> [INSTRUCTIONS FOR THE TASK]
Check every line of the data below for "DadoOut". Copy each one that has it.

(Text-based hardware design files)

::::::::::

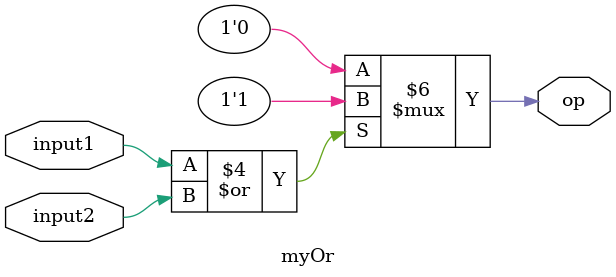
<source format=sv>
module myOr(input1, input2, op);
    input input1, input2;
    output reg op;
    
    always @(input1, input2)
    begin
        if (input1 == 1 | input2 == 1)
            op = 1;
        else
            op = 0;
    end
endmodule
</source>
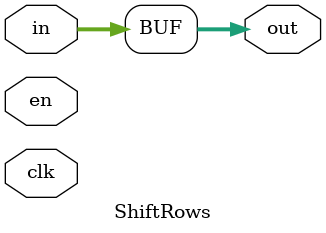
<source format=sv>
/*
 * Stephen Xu
 * November 4th, 2024
 * stxu@g.hmc.edu
 * This module performs ShiftRows for aes
 * Shifts rows of the state array by different offsets
 */
module ShiftRows (
    input logic clk,
    input logic en,
    input logic [127:0] in,
    output logic [127:0] out
);

  always_comb begin : blockName
    if (en) begin
      out = in;
    end else out = in;
  end
  // First Row is Unchanged

  // Second Row Gets Rotated Once

  // Third Row Gets Rotated Twice

  // Fourth Row Gets Rotated Three times

endmodule

</source>
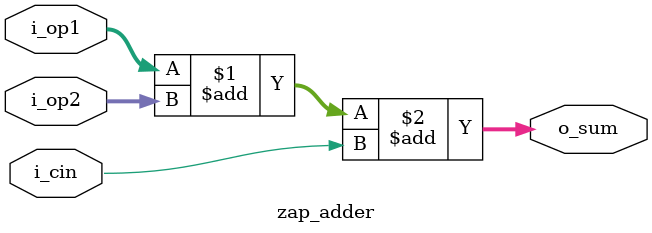
<source format=v>
/*
 * A simple 32-bit adder.
 */

`default_nettype none

module zap_adder
(
        input   wire [31:0] i_op1,
        input   wire [31:0] i_op2,
        input   wire        i_cin,
        output  wire [32:0] o_sum
);
assign o_sum = i_op1 + i_op2 + i_cin;
endmodule

</source>
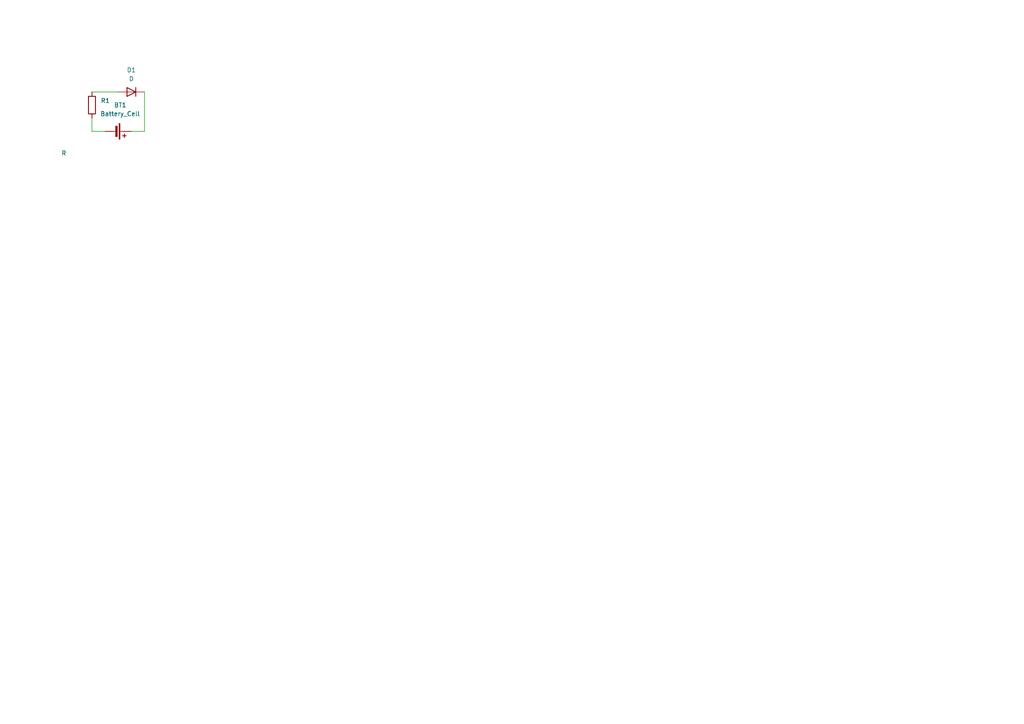
<source format=kicad_sch>
(kicad_sch
	(version 20231120)
	(generator "eeschema")
	(generator_version "8.0")
	(uuid "faa895ca-be69-4084-81a4-69e992ecae5d")
	(paper "A4")
	(title_block
		(title "Demo LED Board")
		(rev "0.0")
	)
	
	(wire
		(pts
			(xy 41.91 38.1) (xy 41.91 26.67)
		)
		(stroke
			(width 0)
			(type default)
		)
		(uuid "06a917f3-2f23-4054-b3ad-8626c70c48b3")
	)
	(wire
		(pts
			(xy 38.1 38.1) (xy 41.91 38.1)
		)
		(stroke
			(width 0)
			(type default)
		)
		(uuid "540cc9fd-17c5-489a-9567-1b21425d1871")
	)
	(wire
		(pts
			(xy 26.67 38.1) (xy 26.67 34.29)
		)
		(stroke
			(width 0)
			(type default)
		)
		(uuid "6b22b56d-368d-49bb-9af7-373cdf163e75")
	)
	(wire
		(pts
			(xy 30.48 38.1) (xy 26.67 38.1)
		)
		(stroke
			(width 0)
			(type default)
		)
		(uuid "9bfa652d-5395-4375-be45-bf4df3b1fdc3")
	)
	(wire
		(pts
			(xy 34.29 26.67) (xy 26.67 26.67)
		)
		(stroke
			(width 0)
			(type default)
		)
		(uuid "fcca34e7-9b74-4470-9833-770d115beffa")
	)
	(symbol
		(lib_id "Device:R")
		(at 26.67 30.48 0)
		(unit 1)
		(exclude_from_sim no)
		(in_bom yes)
		(on_board yes)
		(dnp no)
		(uuid "2ecaa576-d67c-47b2-b7a1-afc46354f2e8")
		(property "Reference" "R1"
			(at 29.21 29.2099 0)
			(effects
				(font
					(size 1.27 1.27)
				)
				(justify left)
			)
		)
		(property "Value" "R"
			(at 17.78 44.4499 0)
			(effects
				(font
					(size 1.27 1.27)
				)
				(justify left)
			)
		)
		(property "Footprint" "Resistor_SMD:R_0805_2012Metric_Pad1.20x1.40mm_HandSolder"
			(at 24.892 30.48 90)
			(effects
				(font
					(size 1.27 1.27)
				)
				(hide yes)
			)
		)
		(property "Datasheet" "~"
			(at 26.67 30.48 0)
			(effects
				(font
					(size 1.27 1.27)
				)
				(hide yes)
			)
		)
		(property "Description" "Resistor"
			(at 26.67 30.48 0)
			(effects
				(font
					(size 1.27 1.27)
				)
				(hide yes)
			)
		)
		(pin "2"
			(uuid "cbdb9d89-f47d-4f89-a7cb-97a116752761")
		)
		(pin "1"
			(uuid "077fac61-6615-48de-abc8-beebd4c63876")
		)
		(instances
			(project ""
				(path "/faa895ca-be69-4084-81a4-69e992ecae5d"
					(reference "R1")
					(unit 1)
				)
			)
		)
	)
	(symbol
		(lib_id "Device:D")
		(at 38.1 26.67 180)
		(unit 1)
		(exclude_from_sim no)
		(in_bom yes)
		(on_board yes)
		(dnp no)
		(fields_autoplaced yes)
		(uuid "68939300-bb24-44e1-a054-00f6c6d68680")
		(property "Reference" "D1"
			(at 38.1 20.32 0)
			(effects
				(font
					(size 1.27 1.27)
				)
			)
		)
		(property "Value" "D"
			(at 38.1 22.86 0)
			(effects
				(font
					(size 1.27 1.27)
				)
			)
		)
		(property "Footprint" "Diode_SMD:D_0805_2012Metric_Pad1.15x1.40mm_HandSolder"
			(at 38.1 26.67 0)
			(effects
				(font
					(size 1.27 1.27)
				)
				(hide yes)
			)
		)
		(property "Datasheet" "~"
			(at 38.1 26.67 0)
			(effects
				(font
					(size 1.27 1.27)
				)
				(hide yes)
			)
		)
		(property "Description" "Diode"
			(at 38.1 26.67 0)
			(effects
				(font
					(size 1.27 1.27)
				)
				(hide yes)
			)
		)
		(property "Sim.Device" "D"
			(at 38.1 26.67 0)
			(effects
				(font
					(size 1.27 1.27)
				)
				(hide yes)
			)
		)
		(property "Sim.Pins" "1=K 2=A"
			(at 38.1 26.67 0)
			(effects
				(font
					(size 1.27 1.27)
				)
				(hide yes)
			)
		)
		(pin "1"
			(uuid "3e378086-19d6-4349-8670-82159064ff07")
		)
		(pin "2"
			(uuid "55790d9a-4976-4eb8-bd1f-b84b17c41130")
		)
		(instances
			(project ""
				(path "/faa895ca-be69-4084-81a4-69e992ecae5d"
					(reference "D1")
					(unit 1)
				)
			)
		)
	)
	(symbol
		(lib_id "Device:Battery_Cell")
		(at 33.02 38.1 270)
		(unit 1)
		(exclude_from_sim no)
		(in_bom yes)
		(on_board yes)
		(dnp no)
		(fields_autoplaced yes)
		(uuid "8556bae0-1527-4ca9-9591-00e2ff9eb162")
		(property "Reference" "BT1"
			(at 34.8615 30.48 90)
			(effects
				(font
					(size 1.27 1.27)
				)
			)
		)
		(property "Value" "Battery_Cell"
			(at 34.8615 33.02 90)
			(effects
				(font
					(size 1.27 1.27)
				)
			)
		)
		(property "Footprint" "FS_3_Global_Footprint_Library:MS621FE-FL11E_SEC"
			(at 34.544 38.1 90)
			(effects
				(font
					(size 1.27 1.27)
				)
				(hide yes)
			)
		)
		(property "Datasheet" "~"
			(at 34.544 38.1 90)
			(effects
				(font
					(size 1.27 1.27)
				)
				(hide yes)
			)
		)
		(property "Description" "Single-cell battery"
			(at 33.02 38.1 0)
			(effects
				(font
					(size 1.27 1.27)
				)
				(hide yes)
			)
		)
		(pin "2"
			(uuid "ef1e5e5a-a1d0-4211-9ad1-f1e3a21b6fe2")
		)
		(pin "1"
			(uuid "a944c085-b8ea-4549-9693-f322df25c593")
		)
		(instances
			(project ""
				(path "/faa895ca-be69-4084-81a4-69e992ecae5d"
					(reference "BT1")
					(unit 1)
				)
			)
		)
	)
	(sheet_instances
		(path "/"
			(page "1")
		)
	)
)

</source>
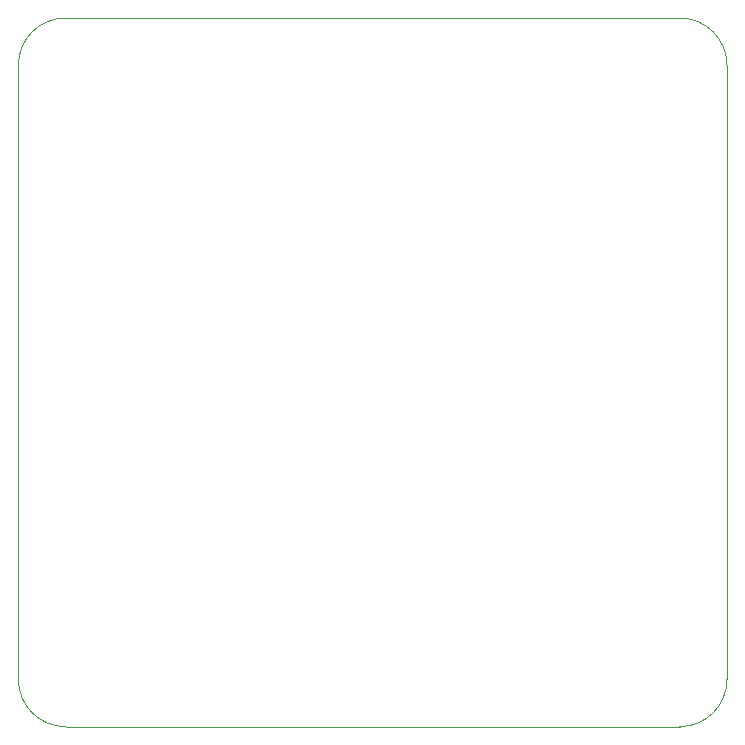
<source format=gbr>
%TF.GenerationSoftware,KiCad,Pcbnew,8.0.1-8.0.1-1~ubuntu22.04.1*%
%TF.CreationDate,2024-05-06T17:23:12+02:00*%
%TF.ProjectId,Pojet 1A,506f6a65-7420-4314-912e-6b696361645f,rev?*%
%TF.SameCoordinates,Original*%
%TF.FileFunction,Profile,NP*%
%FSLAX46Y46*%
G04 Gerber Fmt 4.6, Leading zero omitted, Abs format (unit mm)*
G04 Created by KiCad (PCBNEW 8.0.1-8.0.1-1~ubuntu22.04.1) date 2024-05-06 17:23:12*
%MOMM*%
%LPD*%
G01*
G04 APERTURE LIST*
%TA.AperFunction,Profile*%
%ADD10C,0.100000*%
%TD*%
G04 APERTURE END LIST*
D10*
X184000000Y-121000000D02*
G75*
G02*
X180000000Y-125000000I-4000000J0D01*
G01*
X180000000Y-125000000D02*
X128000000Y-125000000D01*
X124000000Y-121000000D02*
X124000000Y-69000000D01*
X124000000Y-69000000D02*
G75*
G02*
X128000000Y-65000000I4000000J0D01*
G01*
X180000000Y-65000000D02*
G75*
G02*
X184000000Y-69000000I0J-4000000D01*
G01*
X128000000Y-65000000D02*
X180000000Y-65000000D01*
X128000000Y-125000000D02*
G75*
G02*
X124000000Y-121000000I0J4000000D01*
G01*
X184000000Y-69000000D02*
X184000000Y-121000000D01*
M02*

</source>
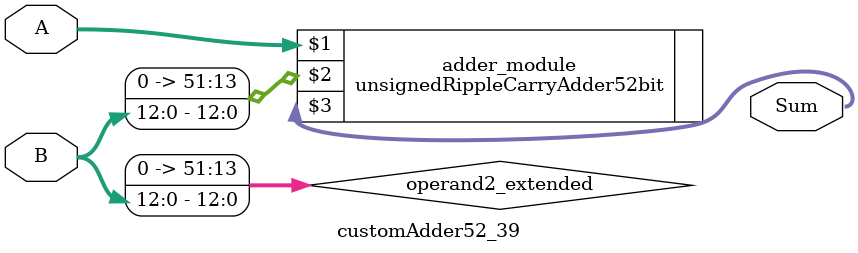
<source format=v>
module customAdder52_39(
                        input [51 : 0] A,
                        input [12 : 0] B,
                        
                        output [52 : 0] Sum
                );

        wire [51 : 0] operand2_extended;
        
        assign operand2_extended =  {39'b0, B};
        
        unsignedRippleCarryAdder52bit adder_module(
            A,
            operand2_extended,
            Sum
        );
        
        endmodule
        
</source>
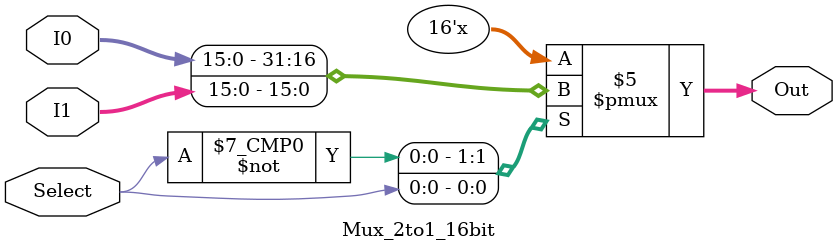
<source format=v>
module Mux_2to1_16bit (I0, I1, Select, Out);

  // ports
  input wire [15:0] I0;
  input wire [15:0] I1;
  input wire Select;
  output reg [15:0] Out;

  // internal
  reg error;

  always @(I0,I1,Select) begin
    case (Select)
      1'b0: begin
        Out = I0;
        error = 0;
      end
      1'b1: begin
        Out = I1;
        error = 0;
      end
      default: error=1; // Default case 
    endcase
  end

endmodule
</source>
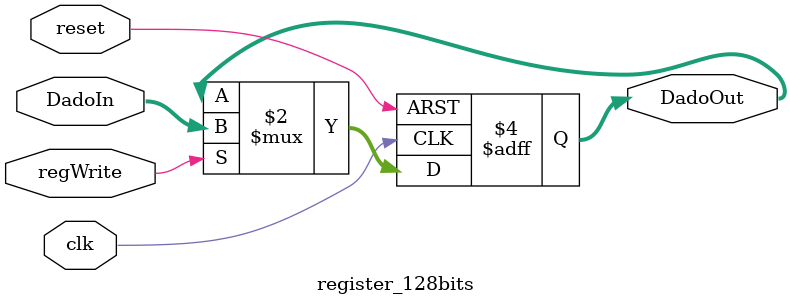
<source format=sv>
module register_128bits(
            input clk,
            input reset,
            input regWrite,
            input logic [128-1:0] DadoIn,
            output logic [128-1:0] DadoOut
        );

always_ff @(posedge clk or posedge reset)
begin	
	if(reset)
		DadoOut <= 128'd0;
	else
	begin
		if (regWrite) begin
		    DadoOut <= DadoIn;
		end
	end		
end
endmodule 

</source>
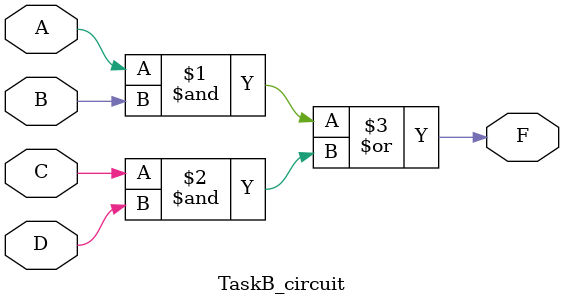
<source format=v>
`timescale 1ns / 1ps

module TaskB_circuit(
    input A,
    input B,
    input C,
    input D,
    output F
    );

assign F= (A&B) | (C&D);
endmodule

</source>
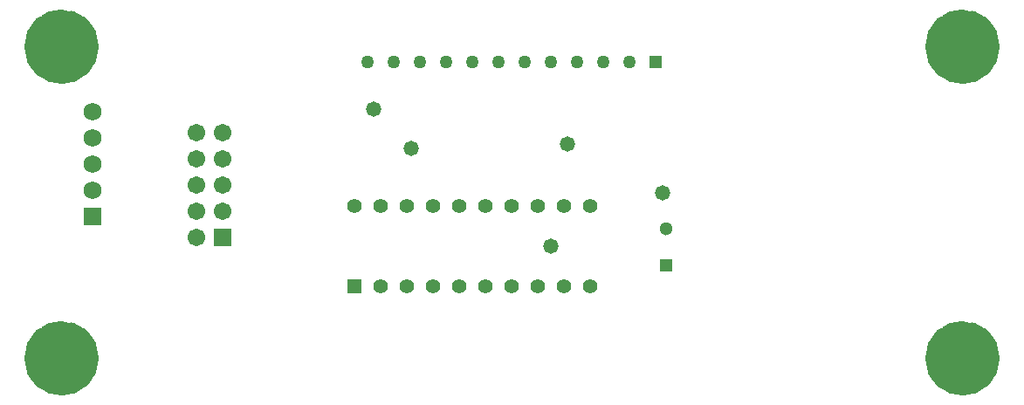
<source format=gbr>
G04*
G04 #@! TF.GenerationSoftware,Altium Limited,Altium Designer,23.2.1 (34)*
G04*
G04 Layer_Color=16711935*
%FSLAX25Y25*%
%MOIN*%
G70*
G04*
G04 #@! TF.SameCoordinates,4C8DD8F6-A57A-4931-99BD-73A2A12B2EB2*
G04*
G04*
G04 #@! TF.FilePolarity,Negative*
G04*
G01*
G75*
%ADD20R,0.05118X0.05118*%
%ADD21C,0.05118*%
%ADD22C,0.17623*%
%ADD23R,0.06902X0.06902*%
%ADD24C,0.06902*%
%ADD25C,0.05000*%
%ADD26R,0.05000X0.05000*%
%ADD27R,0.05485X0.05485*%
%ADD28C,0.05485*%
%ADD29R,0.06706X0.06706*%
%ADD30C,0.06706*%
%ADD31C,0.03162*%
%ADD32C,0.05800*%
%ADD45C,0.10236*%
D20*
X529000Y398610D02*
D03*
D21*
Y412390D02*
D03*
D22*
X298000Y482000D02*
D03*
X642000Y363000D02*
D03*
Y482000D02*
D03*
X298000Y363000D02*
D03*
D23*
X310000Y417000D02*
D03*
D24*
Y427000D02*
D03*
Y437000D02*
D03*
Y447000D02*
D03*
Y457000D02*
D03*
D25*
X415000Y476000D02*
D03*
X425000D02*
D03*
X435000D02*
D03*
X445000D02*
D03*
X455000D02*
D03*
X465000D02*
D03*
X475000D02*
D03*
X485000D02*
D03*
X495000D02*
D03*
X505000D02*
D03*
X515000D02*
D03*
D26*
X525000D02*
D03*
D27*
X410000Y390500D02*
D03*
D28*
X420000D02*
D03*
X430000D02*
D03*
X440000D02*
D03*
X450000D02*
D03*
X460000D02*
D03*
X470000D02*
D03*
X480000D02*
D03*
X490000D02*
D03*
X500000D02*
D03*
Y421130D02*
D03*
X490000D02*
D03*
X480000D02*
D03*
X470000D02*
D03*
X460000D02*
D03*
X450000D02*
D03*
X440000D02*
D03*
X430000D02*
D03*
X420000D02*
D03*
X410000D02*
D03*
D29*
X359500Y409000D02*
D03*
D30*
X349500D02*
D03*
X359500Y419000D02*
D03*
X349500D02*
D03*
X359500Y429000D02*
D03*
X349500D02*
D03*
X359500Y439000D02*
D03*
X349500D02*
D03*
X359500Y449000D02*
D03*
X349500D02*
D03*
D31*
X304124Y488125D02*
D03*
X306661Y482000D02*
D03*
X304124Y475876D02*
D03*
X298000Y473339D02*
D03*
X291876Y475876D02*
D03*
X289339Y482000D02*
D03*
X291876Y488125D02*
D03*
X298000Y490661D02*
D03*
X648125Y369125D02*
D03*
X650661Y363000D02*
D03*
X648125Y356875D02*
D03*
X642000Y354339D02*
D03*
X635876Y356875D02*
D03*
X633339Y363000D02*
D03*
X635876Y369125D02*
D03*
X642000Y371661D02*
D03*
X648125Y488125D02*
D03*
X650661Y482000D02*
D03*
X648125Y475876D02*
D03*
X642000Y473339D02*
D03*
X635876Y475876D02*
D03*
X633339Y482000D02*
D03*
X635876Y488125D02*
D03*
X642000Y490661D02*
D03*
X304124Y369125D02*
D03*
X306661Y363000D02*
D03*
X304124Y356875D02*
D03*
X298000Y354339D02*
D03*
X291876Y356875D02*
D03*
X289339Y363000D02*
D03*
X291876Y369125D02*
D03*
X298000Y371661D02*
D03*
D32*
X417150Y458150D02*
D03*
X527600Y426100D02*
D03*
X484957Y405743D02*
D03*
X491047Y444700D02*
D03*
X431600Y443200D02*
D03*
D45*
X307055Y482000D02*
G03*
X307055Y482000I-9055J0D01*
G01*
X651055Y363000D02*
G03*
X651055Y363000I-9055J0D01*
G01*
Y482000D02*
G03*
X651055Y482000I-9055J0D01*
G01*
X307055Y363000D02*
G03*
X307055Y363000I-9055J0D01*
G01*
M02*

</source>
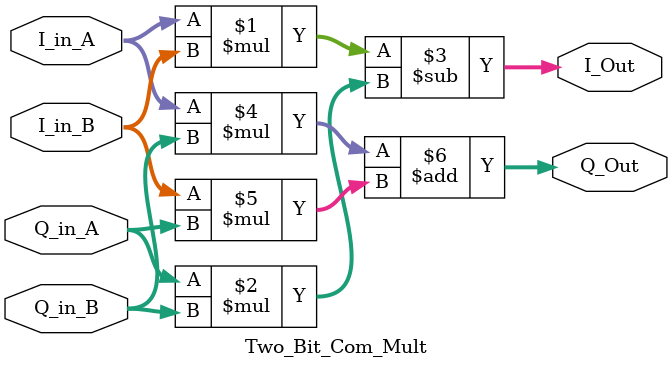
<source format=v>
module Two_Bit_Com_Mult(
input signed [1:0] I_in_A,
input signed [1:0] Q_in_A,

input signed [1:0] I_in_B,
input signed [1:0] Q_in_B,

//output signed [4:0] I_Out,
//output signed [4:0] Q_Out

output signed [2:0] I_Out,
output signed [2:0] Q_Out
);

//4 bits + 1 = 5 bits
assign I_Out =  (I_in_A*I_in_B) - (Q_in_A*Q_in_B);
assign Q_Out = (I_in_A*Q_in_B) + (I_in_B*Q_in_A); 

endmodule
</source>
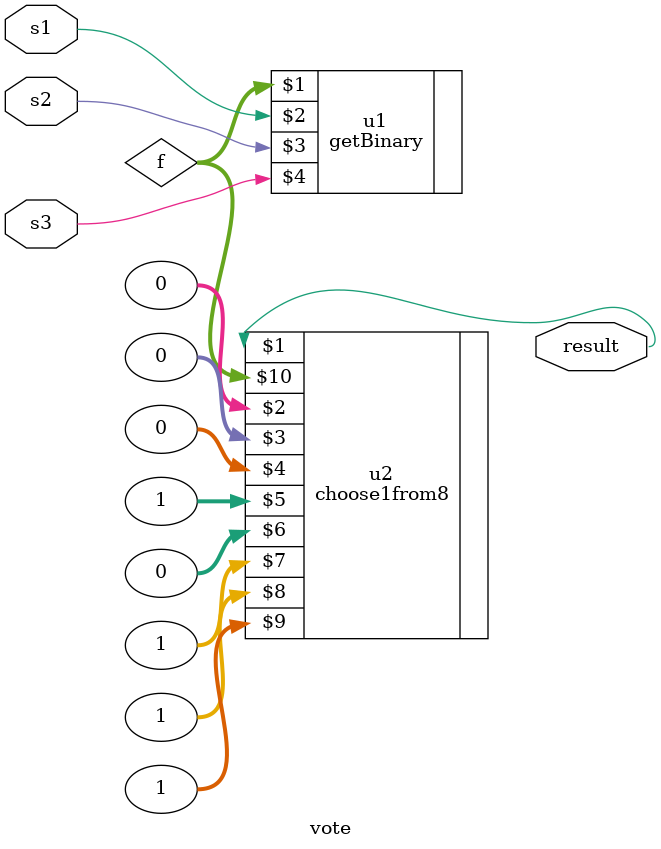
<source format=v>
`timescale 1ns / 1ps


module vote(
    output result,
    input s1,
    input s2,
    input s3
    );
    wire [2:0]f;
    getBinary u1(f,s1,s2,s3);
    choose1from8 u2(result,0,0,0,1,0,1,1,1,f);
endmodule

</source>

::::::::::

> [YOUR SOLUTION]
            output logic [128-1:0] DadoOut
		DadoOut <= 128'd0;
		    DadoOut <= DadoIn;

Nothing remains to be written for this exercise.